“怎么没有?你现在可是肃王爷罩着的人!肃王爷是谁?他可是权倾朝野的大人物,他一句话就能让人平步青云。”
“但也能让人身首异处!”许安禾追加了句。
她算是明白许富贵找她做什么了,原来是想借她身份便利,攀附萧凛这棵大树,谋些泼天的好处,想都别想。
许富贵后脖颈突然一凉,刚才的事还历历在目,可撑死胆大的饿死胆小的,他这不是没死吗?
而且他今天瞧见萧凛腰间的那块玉佩了,与之前他偷的许安禾的那块好像是一对,再加上萧凛那么维护许安禾,八成是对许安禾有意思。
许安禾要么没发现,要么就是装傻。
于是试探道,“妹妹,你就别装了,你都是王爷的人了,就不能帮大哥一把吗?大哥真的是想改邪归正,谋个正经事干干。”
“你在胡说什么?!”许安禾厉声呵斥,“你小心这话被王爷听到拔了你的舌头!”
许宝贵害怕地捂了捂嘴,又打量了许安禾两眼,看这模样不像是装的,大概她还没有意识到这一点,感情这事上,她总是糊里糊涂。

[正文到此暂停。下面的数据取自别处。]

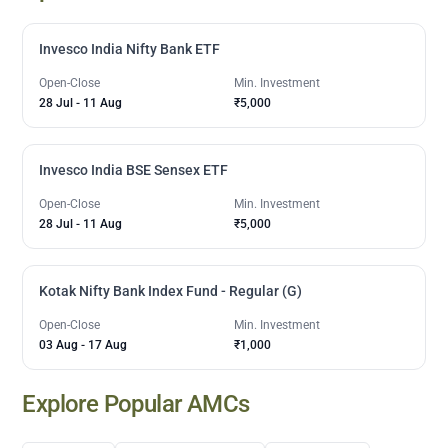
Invesco India Nifty Bank ETF
Open-Close
Min. Investment
28 Jul
-
11 Aug
₹5,000
Invesco India BSE Sensex ETF
Open-Close
Min. Investment
28 Jul
-
11 Aug
₹5,000
Kotak Nifty Bank Index Fund - Regular (G)
Open-Close
Min. Investment
03 Aug
-
17 Aug
₹1,000
Explore Popular AMCs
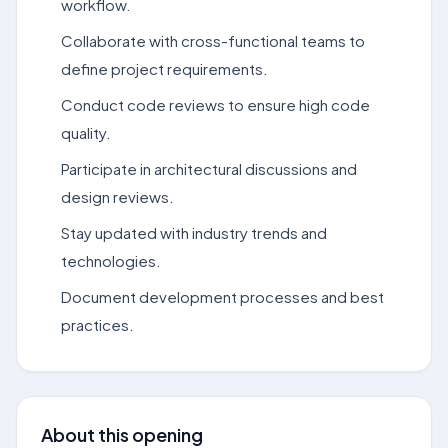
workflow.
Collaborate with cross-functional teams to
define project requirements.
Conduct code reviews to ensure high code
quality.
Participate in architectural discussions and
design reviews.
Stay updated with industry trends and
technologies.
Document development processes and best
practices.
About this opening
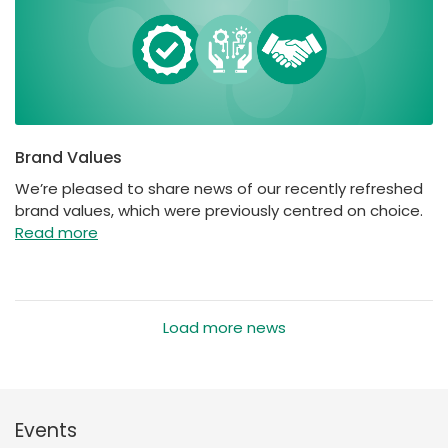
Brand Values
We’re pleased to share news of our recently refreshed
brand values, which were previously centred on choice.
Read more
Load more news
Events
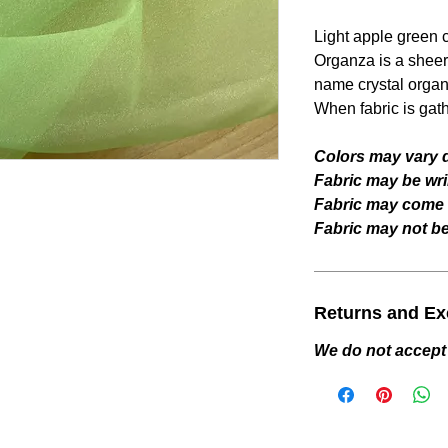
Light apple green
Organza is a sheer 
name crystal organ
When fabric is gat
Colors may vary d
Fabric may be wri
Fabric may come w
Fabric may not be 
Returns and E
We do not accept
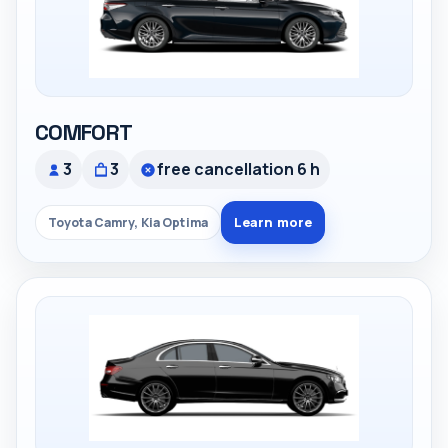
COMFORT
3
3
free cancellation 6 h
Learn more
Toyota Camry, Kia Optima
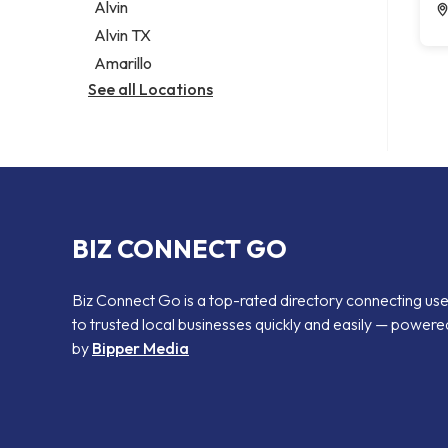
Alvin
Alvin TX
Amarillo
See all Locations
BIZ CONNECT GO
Biz Connect Go is a top-rated directory connecting us
to trusted local businesses quickly and easily — powere
by
Bipper Media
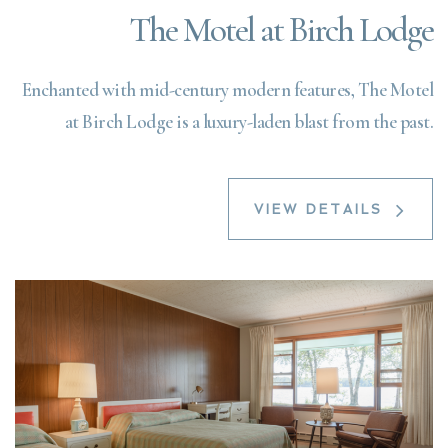
The Motel at Birch Lodge
Enchanted with mid-century modern features, The Motel
at Birch Lodge is a luxury-laden blast from the past.
VIEW DETAILS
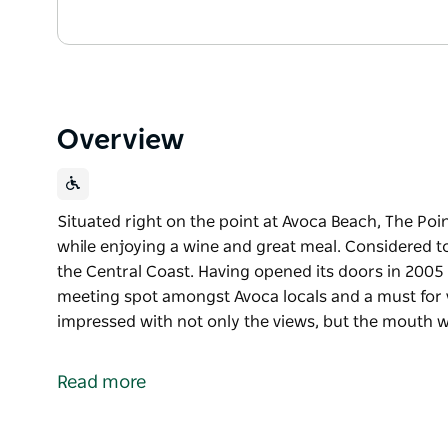
Overview
Situated right on the point at Avoca Beach, The Poin
while enjoying a wine and great meal. Considered to
the Central Coast. Having opened its doors in 2005
meeting spot amongst Avoca locals and a must for vi
impressed with not only the views, but the mouth w
Situated right on the point at Avoca Beach, The Poin
while enjoying a wine and great meal. Considered to
Read more
the Central Coast. Having opened its doors in 2005
meeting spot amongst Avoca locals and a must for vi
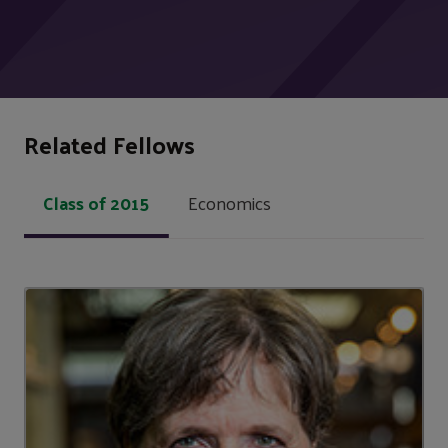
Related Fellows
Class of 2015
Economics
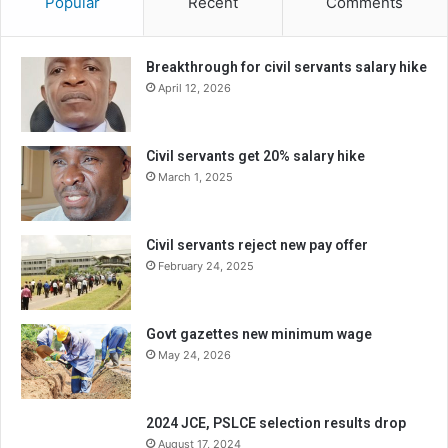
Popular
Recent
Comments
Breakthrough for civil servants salary hike
April 12, 2026
Civil servants get 20% salary hike
March 1, 2025
Civil servants reject new pay offer
February 24, 2025
Govt gazettes new minimum wage
May 24, 2026
2024 JCE, PSLCE selection results drop
August 17, 2024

当初与谢衍之谈婚论嫁时,她也都是听从家里安排。若不是当时他觉得谢衍之能够考取功名,才不会让许安禾嫁给他。
可如今他考上功名了,却抛弃了许安禾,真是个渣子!
这个账迟早要找他算,眼下先稳住许安禾再说,“就当我刚才胡说,可你现在在王府里当差,总能跟肃王爷说上点话吧?”
“不能,我一点话语权都没有!”许安禾不想与他多说,转身离开又被他挡住,“妹妹,你不为我也为咱爹想一想?”
说到许万年许安禾沉默下来,虽然许富贵犯浑,但对许万年也是孝顺的,而许万年对她也是很疼爱的,无奈身体不好,管不了许富贵。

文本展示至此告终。